At Umm al-Hiran, as in other Forensic Architecture projects, the digital reconstruction of an event creates a four-dimensional envelope of space-time that can be navigated by the engaged viewer, allowing them to explore the causality of relations between objects and circumstances. This acts to undermine the passivity of spectatorship and goes some way towards making good on the promises of interactivity made during the first flush of enthusiasm for digital media in the 1980s and ’90s. And if that were all this piece did, it would be interesting and worthy of comment in and of itself. But like the most successful and significant Forensic Architecture interventions, the Umm al-Hiran work does something more. It simultaneously catalyzes the creation of two communities: one of concern and one of practice.

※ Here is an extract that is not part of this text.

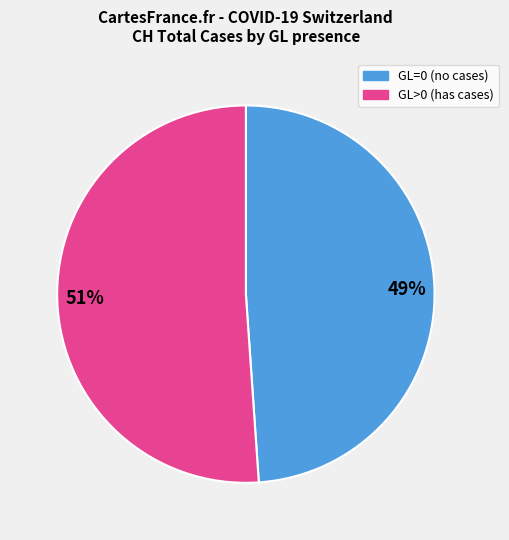

What is the largest slice in the pie chart?

GL>0 (has cases)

A community of concern, by definition, involves everyone who has a stake in a given set of circumstances and has an interest in establishing one or another perspective as privileged. That which first coalesced around the incident that transpired at Umm al-Hiran on the morning of 18 January has grown significantly, as Forensic Architecture’s intervention has evolved and propagated across one contested terrain after another. Originally conceived as a real-time response to the state’s violence and the initial cycles of official leak and spin that accompanied it, the subsequent generations of this work have expanded to take in the courts, the legislature, the media, and now the art world, at each point gathering new members to this community and enlarging the ambit of those committed to the establishment of truth. Though it may be received and broadly understood as art, this gives the Umm al-Hiran project a degree of reach and potency few art objects ever achieve and allows it to do work in the world in ways most art cannot even aspire to.

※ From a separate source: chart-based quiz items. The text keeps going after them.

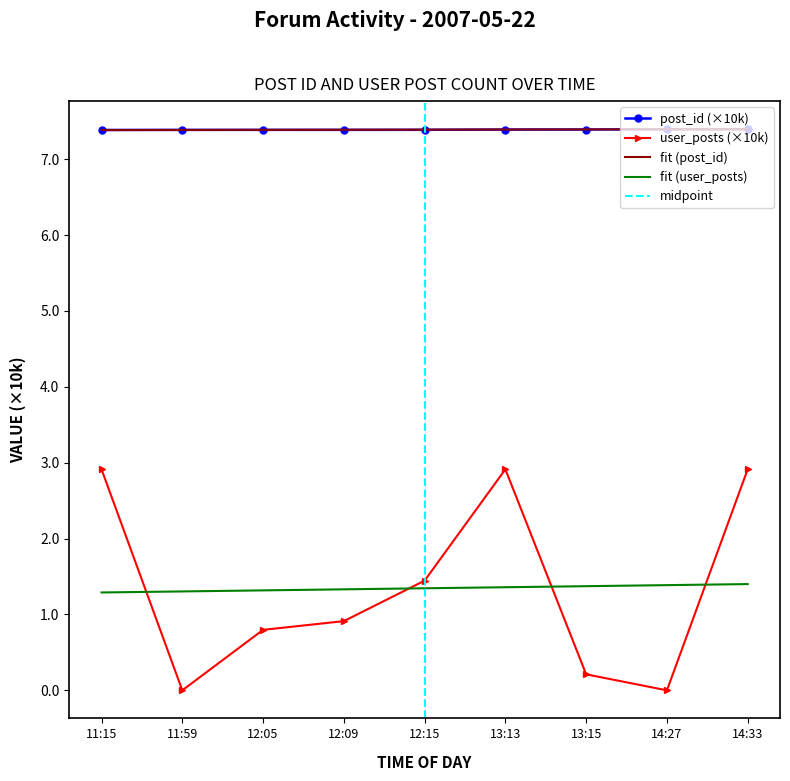

List the series in order of their overall mean, highest first.

post_id, user_posts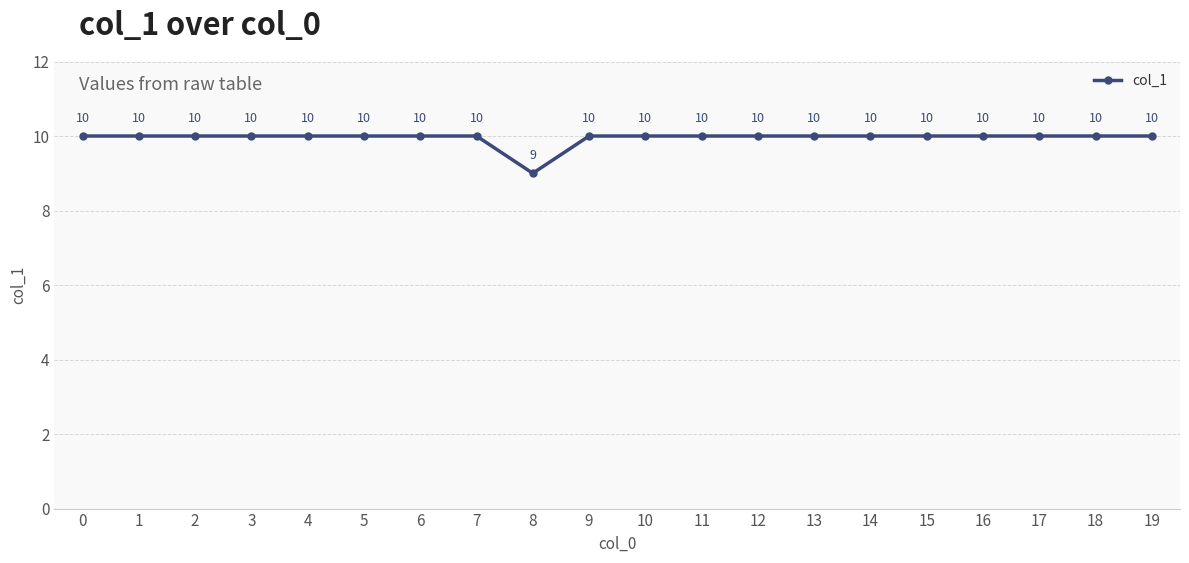

Approximately how many times larger is the value at 8 compared to 16?

0.9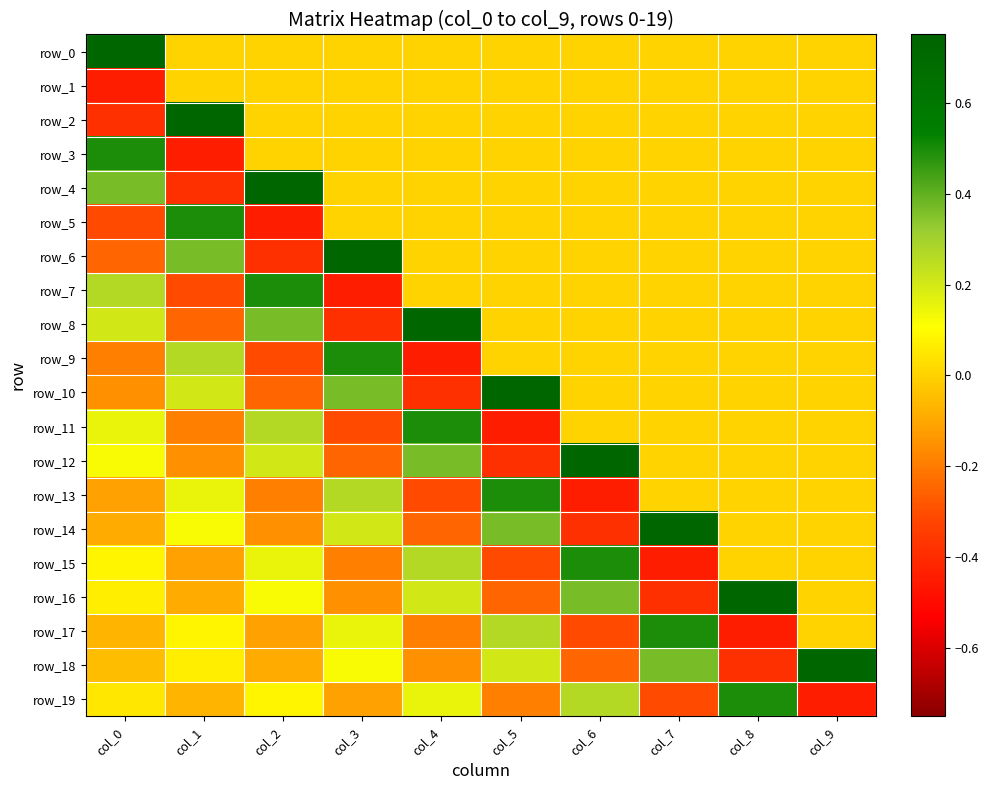

Which series has the largest total across all categories?

row_0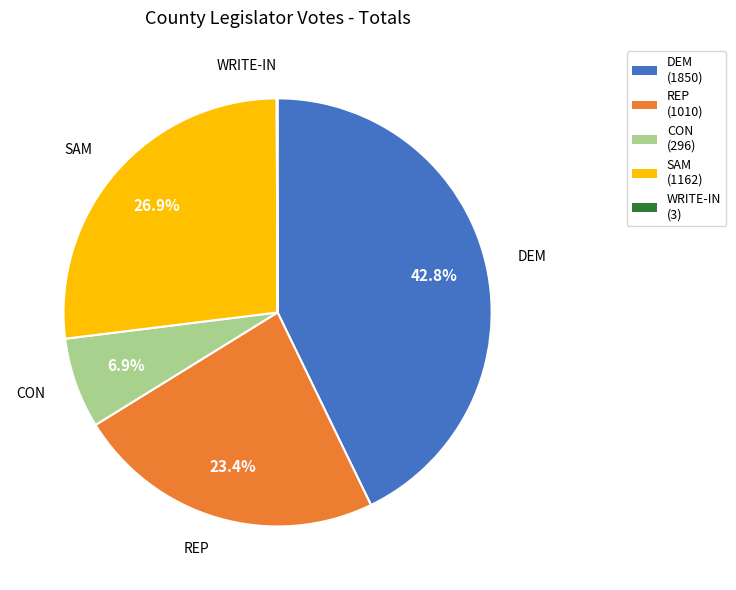

What percentage is NOT represented by REP (1010)?

76.6%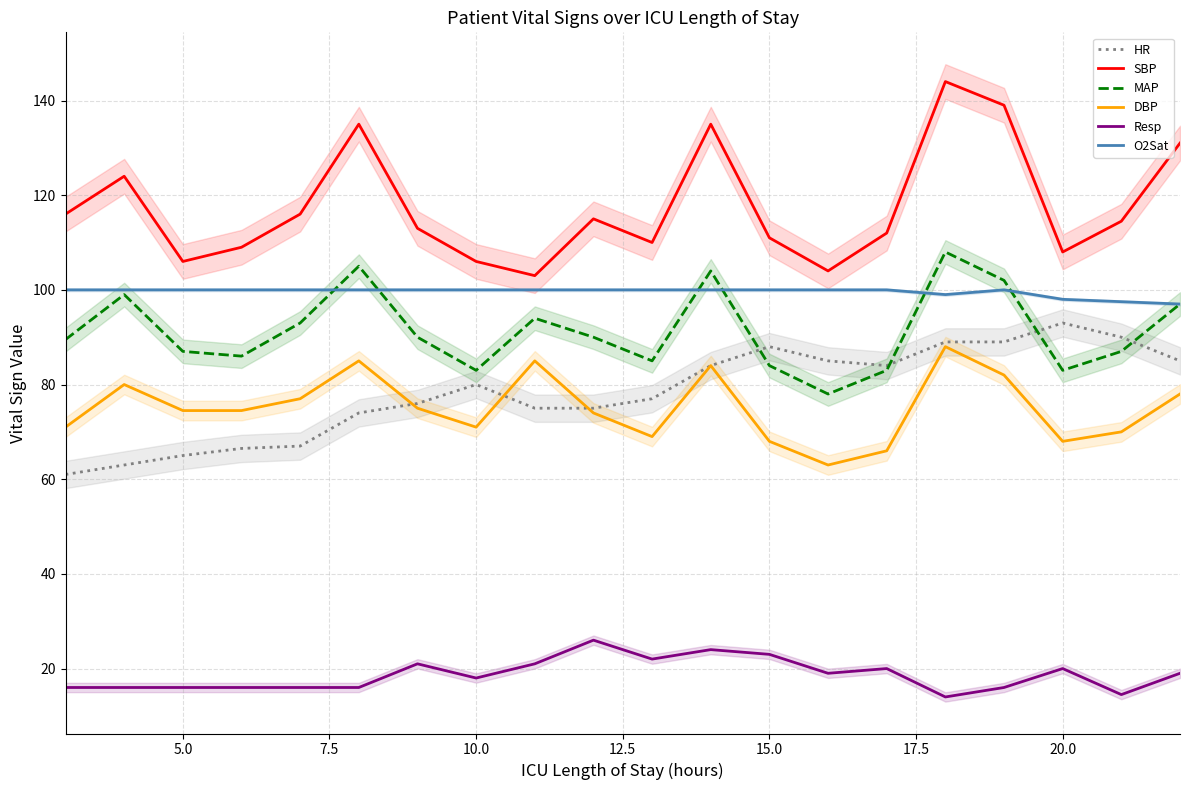

How many categories are shown in the chart?

20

And the community of practice is growing as well. There is a method, or a portfolio of methods, behind this work, discrete and describable, and as such, it can be taught and learned. In this regard, one of the most exciting developments of the past few years is that one can now trace the spread of Forensic Architecture’s methodology—at first, under their direct tutelage—to prominent arbiters of consensual truth such as the New York Times and the BBC. An actor of considerable technical sophistication has appeared on the scene, able to wield its competence in modes hitherto unanticipated by state power, and it has begun to share its ways of knowing and doing. The deeds of states, whether obscured by distance, darkness, the Clausewitzian fog of war or dominion over the information space that enfolds the battlespace, are held up to inspection in something very close to real time, and in increasingly high resolution. The claims made by states are subjected to procedures for verification which are themselves open, inspectable and verifiable.

This is not necessarily the same as accountability, let alone is it justice. But it is, credibly, a precondition and a foundation on which these ends might be brought into being. And that’s an extraordinary thing for any practice to be able to represent itself as doing in the current year, most especially a practice of avowed architects operating largely within the aestheticized space we call art.


Adam Greenfield is a London-based writer and urbanist. His most recent book, Radical Technologies: The Design of Everyday Life, was published by Verso in 2017.